SEOUL (Reuters) - North Korea agreed on Tuesday to a third round of talks with South Korea aimed at resolving a long-running row over a shuttered joint tourist resort in the North.
A rush of diplomatic contacts between the two Koreas and the United States, plus a shipment of food aid from the South on Tuesday, raised hopes for a resumption of long-delayed aid-for-denuclearization talks.
Seoul had proposed a new round of dialogue for Friday to discuss Pyongyang’s threat to strip a South Korean company of its assets at the resort, and added it was also willing to discuss a resumption of tourism links.
The North said in a letter to the unification ministry, the office that deals with inter-Korean affairs in Seoul, that it agreed to hold working-level talks on the condition that South Korea brings private businessmen.
“But if the South does not bring businessmen or uses the talks for the purpose of interfering with negotiations on asset settlement, talks will be unnecessary and firm action on legal disposal of South’s real estate in Kumgang will be taken,” the ministry quoted the letter as saying.
In June, the North said it had revised a law overseeing the joint tourism project, effectively ending Hyundai Asan’s contract to run exclusively all cross-border tours to the resort.
The North says it wants to redevelop the resort.

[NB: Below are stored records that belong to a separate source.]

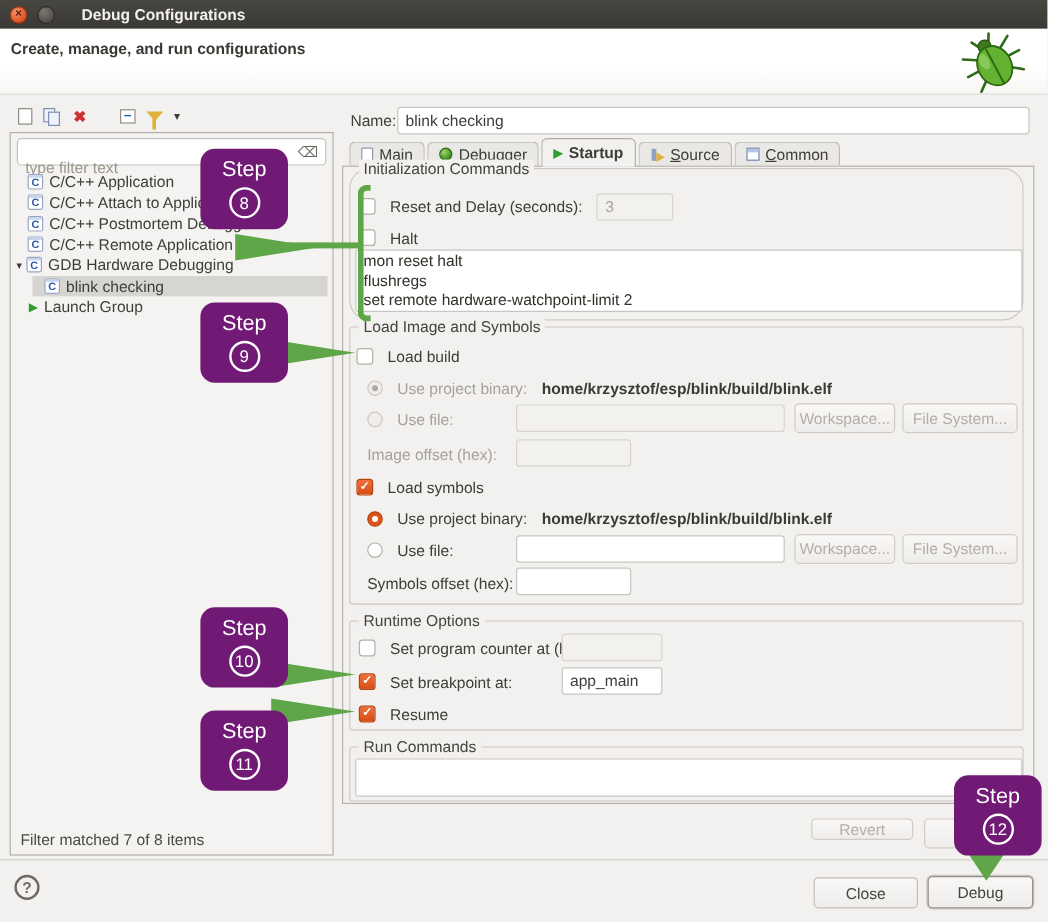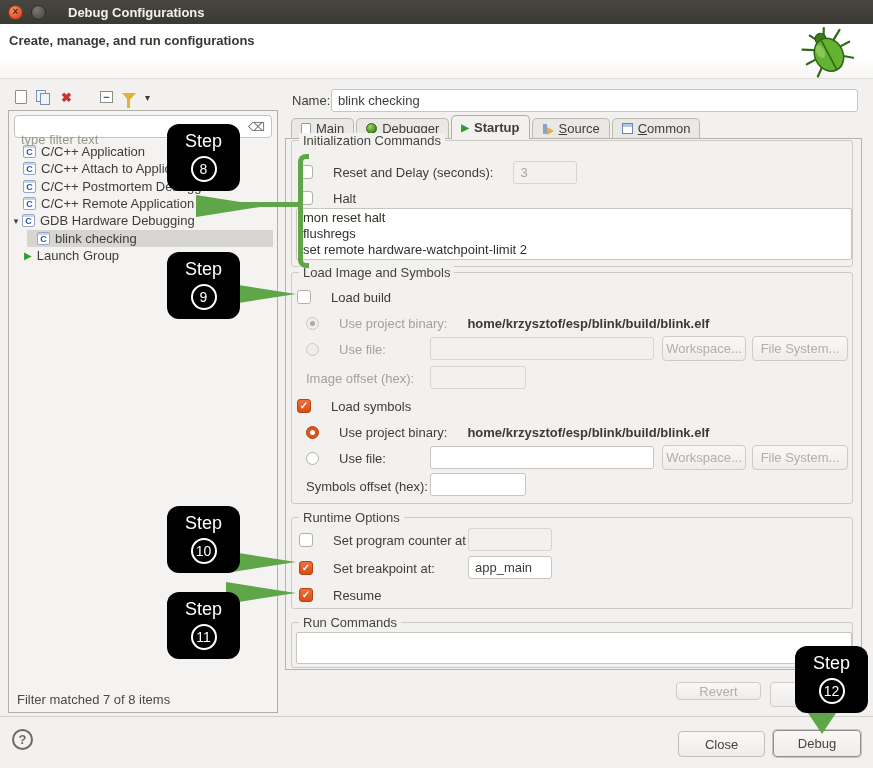--- a/index.html
+++ b/index.html
@@ -112,7 +112,7 @@
   #debug-btn { left:773px; top:730px; width:88px; height:27px; border-color:#93908a; box-shadow:0 0 0 1px #c8c5bf; }
 
   
-  .step { position:absolute; width:73px; background:#000000; border-radius:12px; color:#fff; text-align:center;
+  .step { position:absolute; width:73px; background:#701a75; border-radius:12px; color:#fff; text-align:center;
     padding:7px 0 9px; z-index:20; }
   .step .sl { font-size:18px; line-height:20px; }
   .step .num { display:inline-flex; width:26px; height:26px; border:2px solid #fff; border-radius:50%;

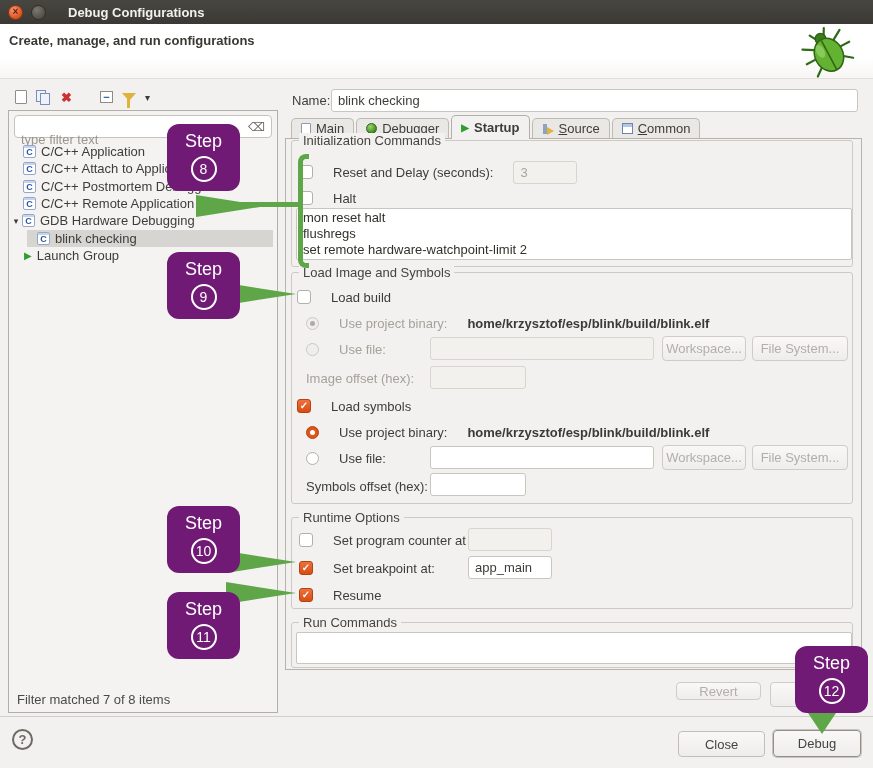--- a/index.html
+++ b/index.html
@@ -254,7 +254,7 @@
 
   <div class="content"></div>
 
-  <div class="group" style="left:291px; top:140px; width:562px; height:127px;">
+  <div class="group" style="left:291px; top:140px; width:562px; height:127px;border-radius:17px;">
     <span class="legend">Initialization Commands</span>
   </div>
   <div class="cbrow" style="left:299px; top:163px;">

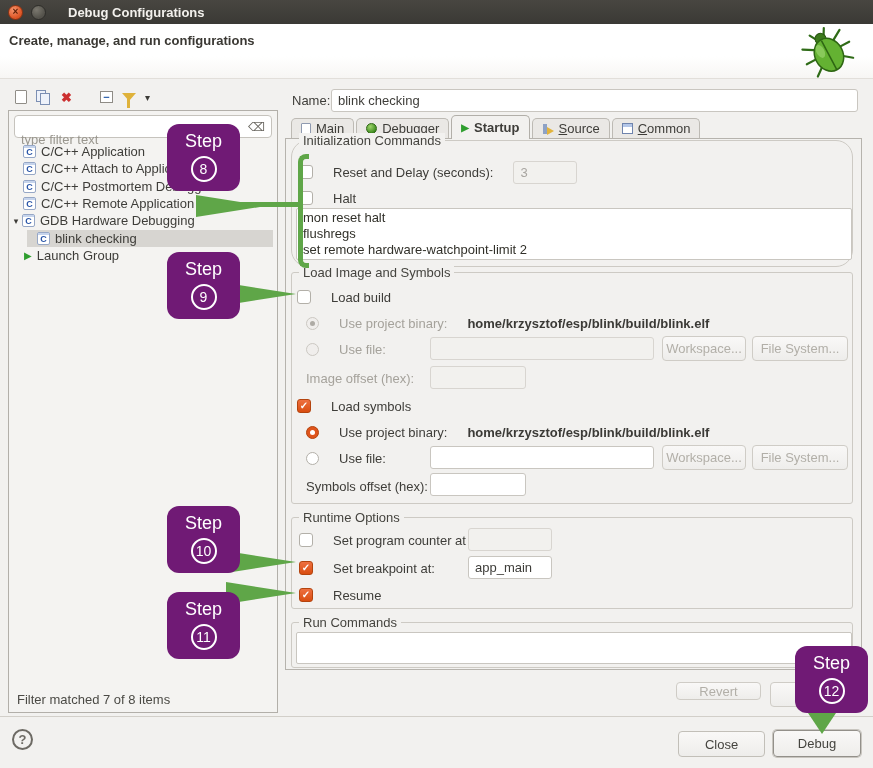--- a/index.html
+++ b/index.html
@@ -86,7 +86,7 @@
 
   .group { position:absolute; border:1px solid #cdcac4; border-radius:3px; }
   .legend { position:absolute; top:-8px; left:7px; background:#f2f1ef; padding:0 4px; color:#45443f; white-space:nowrap; }
-  .cbrow { position:absolute; display:flex; align-items:center; gap:20px; height:18px; white-space:nowrap; }
+  .cbrow { position:absolute; display:flex; align-items:center; gap:12px; height:18px; white-space:nowrap; }
   .lbl { color:#3e3d39; } .dim { color:#a5a29b; } .pathv { font-weight:bold; color:#3b3a36; }
   .cb { width:14px; height:14px; border:1px solid #b3b0a9; border-radius:3px; background:#fff; flex:none;
     display:flex; align-items:center; justify-content:center; }

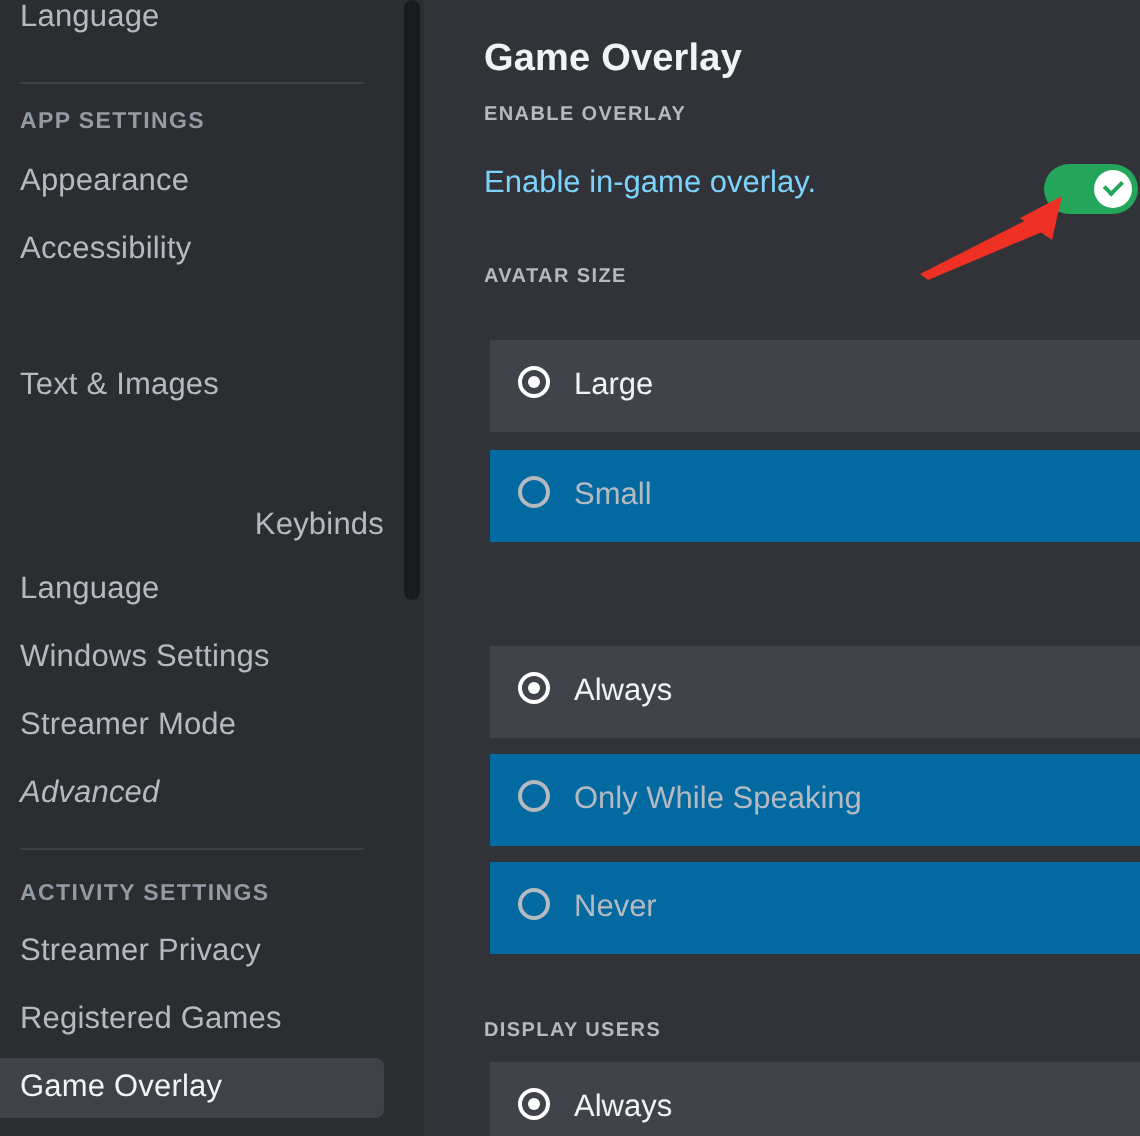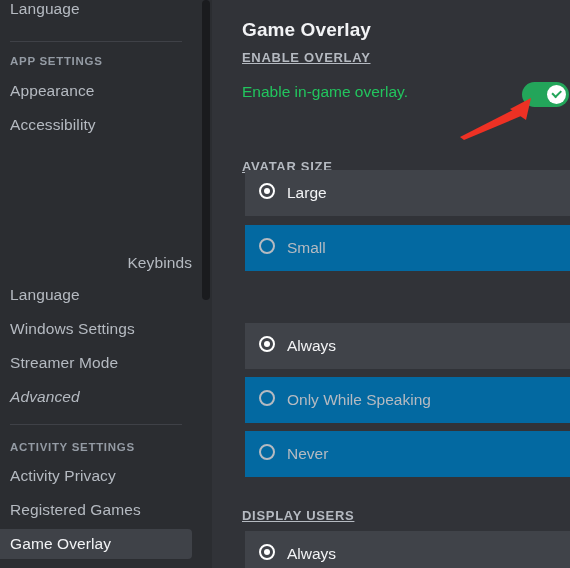--- a/index.html
+++ b/index.html
@@ -100,13 +100,12 @@
   .sec-header {
     position: absolute;
     left: 30px;
-    font-size: 13px;
+    font-size: 10px;
     font-weight: bold;
     letter-spacing: 0.7px;
     color: #b5bac1;
     height: 14px;
     line-height: 14px;
-    text-decoration: underline;
   }
   #toggle-row-label {
     position: absolute;

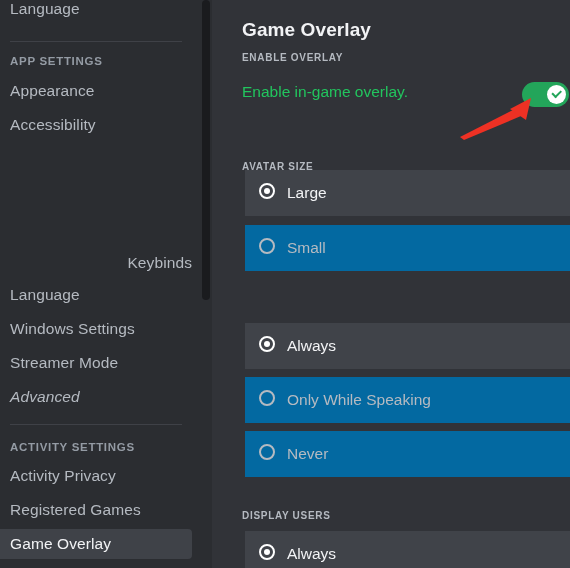--- a/index.html
+++ b/index.html
@@ -111,7 +111,7 @@
     position: absolute;
     left: 30px; top: 83px;
     font-size: 15.5px;
-    color: #22c55e;
+    color: #7dd3fc;
   }
 
   

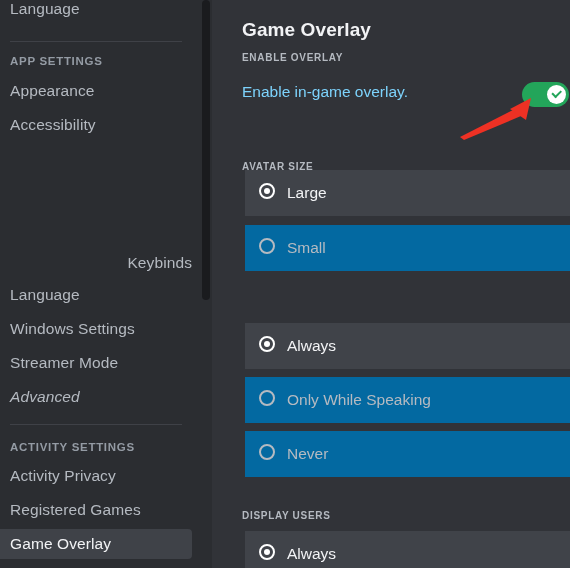--- a/index.html
+++ b/index.html
@@ -256,7 +256,7 @@
       <span class="knob"></span>
     </div>
 
-    <div class="sec-header" style="top:160px;">AVATAR SIZE</div>
+    <div class="sec-header" style="top:132px;">AVATAR SIZE</div>
 
     <div class="radio-row selected" style="top:170px;">
       <span class="radio-circle"></span>

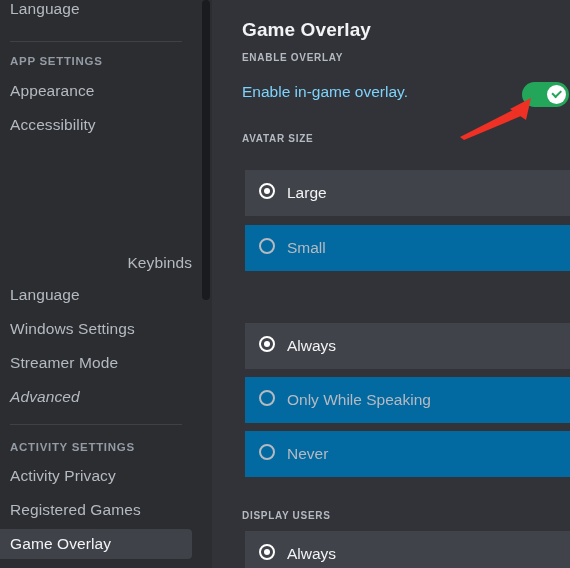--- a/index.html
+++ b/index.html
@@ -211,6 +211,9 @@
     <div class="nav-item" style="top:110px;">
       <span>Accessibility</span>
     </div>
+    <div class="nav-item" style="top:178px;">
+      <span>Text &amp; Images</span>
+    </div>
     <div class="nav-item" style="top:248px;text-align:right;">
       <span>Keybinds</span>
     </div>

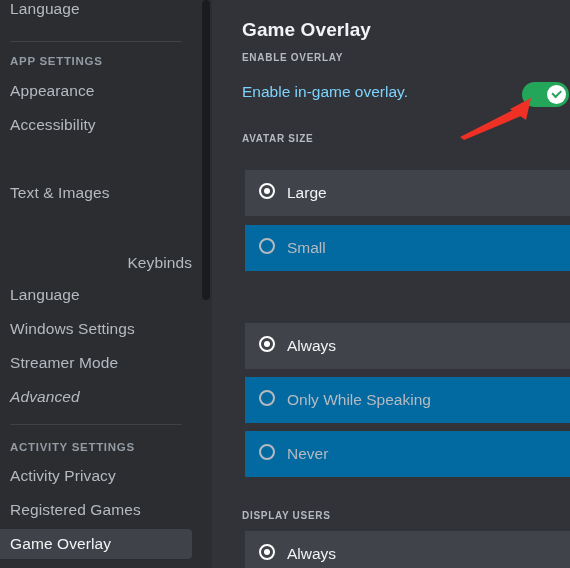--- a/index.html
+++ b/index.html
@@ -234,7 +234,7 @@
     <div class="nav-header" style="top:440px;">ACTIVITY SETTINGS</div>
 
     <div class="nav-item" style="top:461px;">
-      <span>Activity Privacy</span>
+      <span>Streamer Privacy</span>
     </div>
     <div class="nav-item" style="top:495px;">
       <span>Registered Games</span>

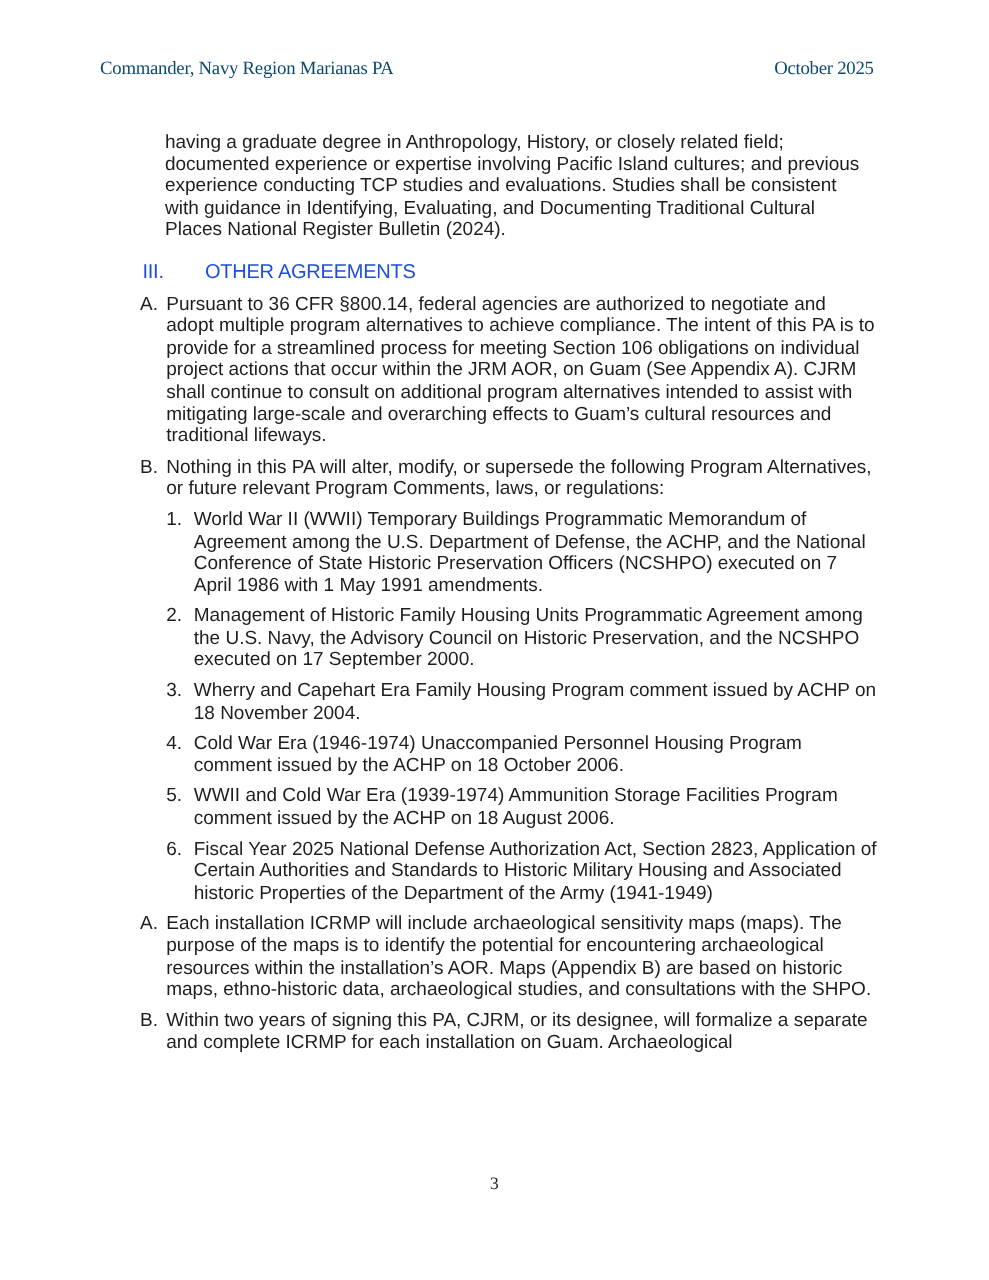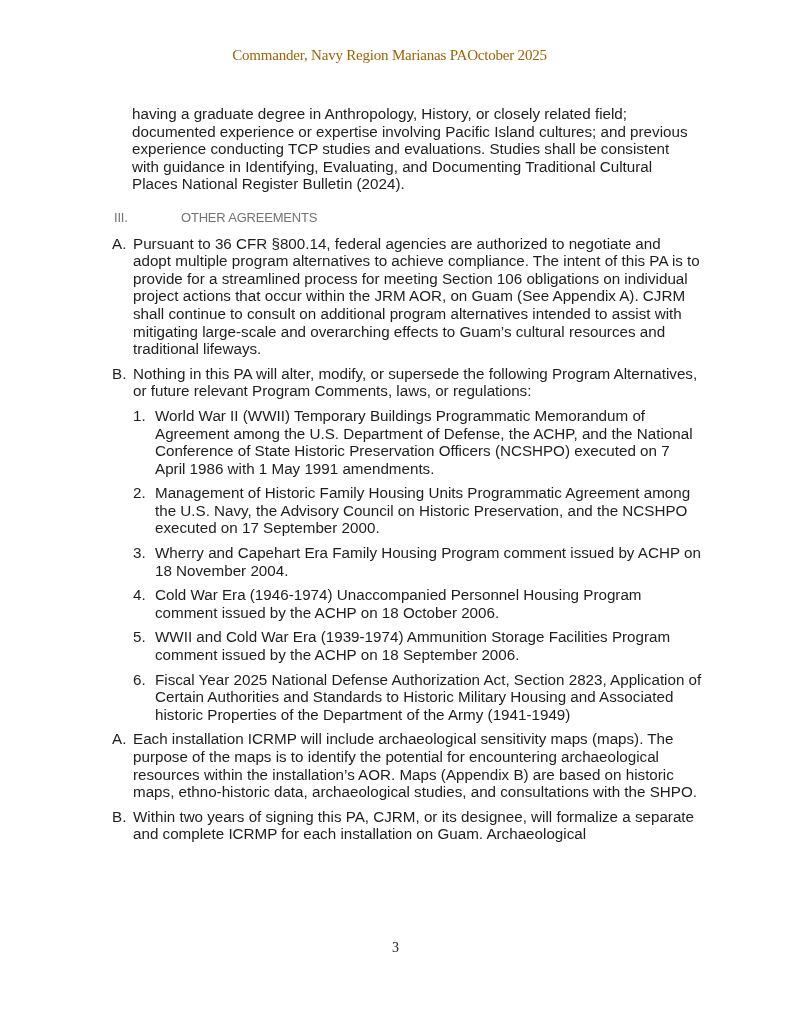--- a/index.html
+++ b/index.html
@@ -4,8 +4,8 @@
 <style>
   html, body { margin: 0; padding: 0; background: #ffffff; }
   body { width: 791px; height: 1024px; position: relative; overflow: hidden; color: #1a1a1a; }
-  .header { position: absolute; top: 47px; left: 80px; right: 92px; display: flex; justify-content: center;
-    font-family: "Liberation Serif", serif; font-size: 15px; color: #a16207; letter-spacing: -0.2px; }
+  .header { position: absolute; top: 47px; left: 80px; right: 92px; display: flex; justify-content: space-between;
+    font-family: "Liberation Serif", serif; font-size: 15px; color: #0c4a6e; letter-spacing: -0.2px; }
   .content { position: absolute; left: 102px; width: 600px; top: 93px;
     font-family: "Liberation Sans", sans-serif; font-size: 15.2px; line-height: 17.6px; color: #1e1e1e; }
   .para { margin: 12px; }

It has been shuttered since 2008 after Seoul suspended tours following the fatal shooting of a South Korean tourist there.
Mount Kumgang had been a source of hard currency for the destitute North under two liberal governments in the South before President Lee Myung-bak took office in 2008.
Analysts say the North is trying to push the South into reopening tourism links to the resort to raise cash.
Tensions have eased on the divided peninsula since two attacks last year killed 50 South Koreans. Last week the two Koreas’ nuclear envoys and foreign ministers met for the first time in more than two years.
On Tuesday, Kim Kye-gwan, the North’s first vice foreign minister, left for the United States where he is expected to meet Stephen Bosworth, Washington’s top envoy on North Korea.
The visit by Kim, one of the key strategists in Pyongyang’s nuclear talks with Washington, is his first since March 2007. Bosworth and Kim last met in Pyongyang in December 2009, a few months after the North walked out of six-party talks.
The flurry of diplomacy has raised hopes for the resumption of long-stalled nuclear talks. But both Seoul and Washington insist the terms for dialogue have not changed and that Pyongyang must first prove it is serious about denuclearizing.
In another sign of improving relations, a dozen trucks laden with 300 tons of flour crossed the South-North border on Tuesday in the first such delivery of flour aid since the North’s deadly attack on a South Korean island in November.